If you have an eye for detail and order, excellent math and computer skills, a penchant for analyzing different sorts of purchasing situations, and the ability to listen, persuade and negotiate, then a career as a procurement specialist may be an excellent fit. Procurement specialists are crucial to a company’s supply chain management, which includes planning and forecasting, purchasing, product assembly, and transporting, storing and keeping track of a product as it flows through the consumer pipeline.
Procurement specialists, also known as procurement or purchasing managers and agents, can be found in numerous types of business, from manufacturing to retail to government. These professionals manage vendor relationships and oversee order placement, including of raw materials. In some industries, procurement specialists also track overall spending and are charged with improving bidding processes. Among the other job duties of these professionals: price negotiations; purchase order creation; order tracking and management; and price dispute resolutions.
The ultimate responsibility for most procurement specialists is to find quality goods or services at an acceptable price that meet an organization’s needs. The degree to which this can be done effectively and at an acceptable cost plays a role in the organization’s spending efficiencies and overall financial performance.
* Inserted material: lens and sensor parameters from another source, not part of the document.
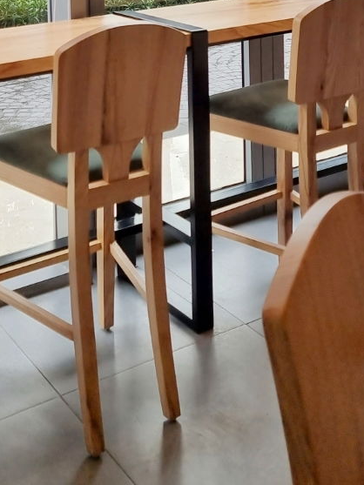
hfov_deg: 23.6
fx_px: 869
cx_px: 205
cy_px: -79
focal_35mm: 62
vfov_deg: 27.8
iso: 50
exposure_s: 1/144
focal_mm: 6.7
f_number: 1.8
While a procurement specialist’s functions are generally similar across industry sectors, the work environments may vary dramatically. Some specialists will work in an office with a computer as their main tool for analysis and ordering. Others, particularly in the construction and manufacturing sectors, may be required to travel and work outdoors.
As the work environment and required credentials may differ from sector to sector, candidates could find it helpful to acquire hands-on experience in entry-level purchasing positions in particular sectors of interest.
A national survey in 2013 by the U.S. Bureau of Labor Statistics found that the annual average salary for this career field was $109,640, with the top 10% of earners receiving salaries in excess of $165,800.
Prospective students are encouraged to conduct individual research as potential compensation is determined by factors such as industry type, market conditions, and a candidate’s experience, skills and education.
The level of education required for procurement specialists varies by industry size and type. While an associate’s degree may be sufficient for smaller organizations with fewer needs, a bachelor’s degree is a common requirement, including disciplines such as economics, logistics, supply chain management or business administration. A master’s degree can boost career advancement and increase opportunities for a procurement-related position with larger organizations.
Procurement specialists may also benefit from acquiring additional skills in purchasing and contract negotiation. Becoming adept with new inventory and accounting software can also be helpful.
If you have strong math, computer and communication skills and are interested in analyzing different types of purchasing situations, you may be a good candidate for a career as a procurement specialist.